(Data records)
_ _ _ _ _ _ _
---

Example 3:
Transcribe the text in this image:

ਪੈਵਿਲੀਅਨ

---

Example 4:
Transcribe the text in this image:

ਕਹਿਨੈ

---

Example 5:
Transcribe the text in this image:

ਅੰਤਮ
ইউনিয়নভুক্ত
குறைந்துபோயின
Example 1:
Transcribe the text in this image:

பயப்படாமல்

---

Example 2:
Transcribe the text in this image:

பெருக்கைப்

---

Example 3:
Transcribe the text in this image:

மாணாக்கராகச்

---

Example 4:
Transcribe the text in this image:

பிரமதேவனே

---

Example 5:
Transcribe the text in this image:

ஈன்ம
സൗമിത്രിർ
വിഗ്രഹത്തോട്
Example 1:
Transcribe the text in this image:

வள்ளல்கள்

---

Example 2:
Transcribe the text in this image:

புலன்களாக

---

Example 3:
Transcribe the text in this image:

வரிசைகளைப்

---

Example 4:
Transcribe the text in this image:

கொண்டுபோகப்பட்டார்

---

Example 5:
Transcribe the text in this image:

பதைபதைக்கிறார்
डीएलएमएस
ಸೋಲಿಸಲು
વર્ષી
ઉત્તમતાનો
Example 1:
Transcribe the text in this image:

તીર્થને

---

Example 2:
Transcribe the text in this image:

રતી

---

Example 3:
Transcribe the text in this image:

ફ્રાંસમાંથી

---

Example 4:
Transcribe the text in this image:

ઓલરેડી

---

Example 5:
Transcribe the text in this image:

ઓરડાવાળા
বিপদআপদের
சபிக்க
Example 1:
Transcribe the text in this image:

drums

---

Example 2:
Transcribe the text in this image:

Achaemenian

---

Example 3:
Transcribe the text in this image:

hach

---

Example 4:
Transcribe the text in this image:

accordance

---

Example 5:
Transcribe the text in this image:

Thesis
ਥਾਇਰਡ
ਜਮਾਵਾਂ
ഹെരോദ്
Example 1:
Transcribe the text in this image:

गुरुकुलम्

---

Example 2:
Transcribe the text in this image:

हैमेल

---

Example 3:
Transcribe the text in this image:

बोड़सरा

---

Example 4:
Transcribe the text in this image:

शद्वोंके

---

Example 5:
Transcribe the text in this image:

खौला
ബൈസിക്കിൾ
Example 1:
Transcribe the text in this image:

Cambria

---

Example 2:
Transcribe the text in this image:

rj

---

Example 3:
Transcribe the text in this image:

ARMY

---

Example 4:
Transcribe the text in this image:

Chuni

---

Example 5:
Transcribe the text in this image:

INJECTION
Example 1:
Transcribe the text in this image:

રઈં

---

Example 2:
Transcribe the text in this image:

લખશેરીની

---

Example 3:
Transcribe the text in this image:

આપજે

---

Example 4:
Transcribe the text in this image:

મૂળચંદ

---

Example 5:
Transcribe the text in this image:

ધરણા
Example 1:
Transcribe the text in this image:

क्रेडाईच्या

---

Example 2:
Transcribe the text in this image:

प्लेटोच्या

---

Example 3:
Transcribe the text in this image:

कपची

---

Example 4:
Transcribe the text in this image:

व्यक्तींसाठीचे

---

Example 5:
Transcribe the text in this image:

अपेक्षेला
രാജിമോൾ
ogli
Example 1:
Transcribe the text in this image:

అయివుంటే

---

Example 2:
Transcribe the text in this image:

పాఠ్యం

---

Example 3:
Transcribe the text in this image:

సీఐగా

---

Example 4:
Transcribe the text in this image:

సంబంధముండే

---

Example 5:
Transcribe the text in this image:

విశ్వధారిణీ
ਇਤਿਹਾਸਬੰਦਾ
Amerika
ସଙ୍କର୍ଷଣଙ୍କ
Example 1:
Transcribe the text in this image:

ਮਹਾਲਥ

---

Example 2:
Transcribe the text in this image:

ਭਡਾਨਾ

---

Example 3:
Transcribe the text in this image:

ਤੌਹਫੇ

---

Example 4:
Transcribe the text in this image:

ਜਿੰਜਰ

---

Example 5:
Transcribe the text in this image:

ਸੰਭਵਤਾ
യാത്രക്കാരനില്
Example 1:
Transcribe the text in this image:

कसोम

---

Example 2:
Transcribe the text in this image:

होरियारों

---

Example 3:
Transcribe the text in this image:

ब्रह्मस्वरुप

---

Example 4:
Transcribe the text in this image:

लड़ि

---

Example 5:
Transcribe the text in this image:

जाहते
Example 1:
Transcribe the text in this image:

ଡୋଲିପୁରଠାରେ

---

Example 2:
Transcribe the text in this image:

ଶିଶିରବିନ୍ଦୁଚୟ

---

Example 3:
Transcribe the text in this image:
_ _ _ _ _ _ _
The data must be output in full, exactly as given.

---

Example 3:
Transcribe the text in this image:

ਪੈਵਿਲੀਅਨ

---

Example 4:
Transcribe the text in this image:

ਕਹਿਨੈ

---

Example 5:
Transcribe the text in this image:

ਅੰਤਮ
ইউনিয়নভুক্ত
குறைந்துபோயின
Example 1:
Transcribe the text in this image:

பயப்படாமல்

---

Example 2:
Transcribe the text in this image:

பெருக்கைப்

---

Example 3:
Transcribe the text in this image:

மாணாக்கராகச்

---

Example 4:
Transcribe the text in this image:

பிரமதேவனே

---

Example 5:
Transcribe the text in this image:

ஈன்ம
സൗമിത്രിർ
വിഗ്രഹത്തോട്
Example 1:
Transcribe the text in this image:

வள்ளல்கள்

---

Example 2:
Transcribe the text in this image:

புலன்களாக

---

Example 3:
Transcribe the text in this image:

வரிசைகளைப்

---

Example 4:
Transcribe the text in this image:

கொண்டுபோகப்பட்டார்

---

Example 5:
Transcribe the text in this image:

பதைபதைக்கிறார்
डीएलएमएस
ಸೋಲಿಸಲು
વર્ષી
ઉત્તમતાનો
Example 1:
Transcribe the text in this image:

તીર્થને

---

Example 2:
Transcribe the text in this image:

રતી

---

Example 3:
Transcribe the text in this image:

ફ્રાંસમાંથી

---

Example 4:
Transcribe the text in this image:

ઓલરેડી

---

Example 5:
Transcribe the text in this image:

ઓરડાવાળા
বিপদআপদের
சபிக்க
Example 1:
Transcribe the text in this image:

drums

---

Example 2:
Transcribe the text in this image:

Achaemenian

---

Example 3:
Transcribe the text in this image:

hach

---

Example 4:
Transcribe the text in this image:

accordance

---

Example 5:
Transcribe the text in this image:

Thesis
ਥਾਇਰਡ
ਜਮਾਵਾਂ
ഹെരോദ്
Example 1:
Transcribe the text in this image:

गुरुकुलम्

---

Example 2:
Transcribe the text in this image:

हैमेल

---

Example 3:
Transcribe the text in this image:

बोड़सरा

---

Example 4:
Transcribe the text in this image:

शद्वोंके

---

Example 5:
Transcribe the text in this image:

खौला
ബൈസിക്കിൾ
Example 1:
Transcribe the text in this image:

Cambria

---

Example 2:
Transcribe the text in this image:

rj

---

Example 3:
Transcribe the text in this image:

ARMY

---

Example 4:
Transcribe the text in this image:

Chuni

---

Example 5:
Transcribe the text in this image:

INJECTION
Example 1:
Transcribe the text in this image:

રઈં

---

Example 2:
Transcribe the text in this image:

લખશેરીની

---

Example 3:
Transcribe the text in this image:

આપજે

---

Example 4:
Transcribe the text in this image:

મૂળચંદ

---

Example 5:
Transcribe the text in this image:

ધરણા
Example 1:
Transcribe the text in this image:

क्रेडाईच्या

---

Example 2:
Transcribe the text in this image:

प्लेटोच्या

---

Example 3:
Transcribe the text in this image:

कपची

---

Example 4:
Transcribe the text in this image:

व्यक्तींसाठीचे

---

Example 5:
Transcribe the text in this image:

अपेक्षेला
രാജിമോൾ
ogli
Example 1:
Transcribe the text in this image:

అయివుంటే

---

Example 2:
Transcribe the text in this image:

పాఠ్యం

---

Example 3:
Transcribe the text in this image:

సీఐగా

---

Example 4:
Transcribe the text in this image:

సంబంధముండే

---

Example 5:
Transcribe the text in this image:

విశ్వధారిణీ
ਇਤਿਹਾਸਬੰਦਾ
Amerika
ସଙ୍କର୍ଷଣଙ୍କ
Example 1:
Transcribe the text in this image:

ਮਹਾਲਥ

---

Example 2:
Transcribe the text in this image:

ਭਡਾਨਾ

---

Example 3:
Transcribe the text in this image:

ਤੌਹਫੇ

---

Example 4:
Transcribe the text in this image:

ਜਿੰਜਰ

---

Example 5:
Transcribe the text in this image:

ਸੰਭਵਤਾ
യാത്രക്കാരനില്
Example 1:
Transcribe the text in this image:

कसोम

---

Example 2:
Transcribe the text in this image:

होरियारों

---

Example 3:
Transcribe the text in this image:

ब्रह्मस्वरुप

---

Example 4:
Transcribe the text in this image:

लड़ि

---

Example 5:
Transcribe the text in this image:

जाहते
Example 1:
Transcribe the text in this image:

ଡୋଲିପୁରଠାରେ

---

Example 2:
Transcribe the text in this image:

ଶିଶିରବିନ୍ଦୁଚୟ

---

Example 3:
Transcribe the text in this image:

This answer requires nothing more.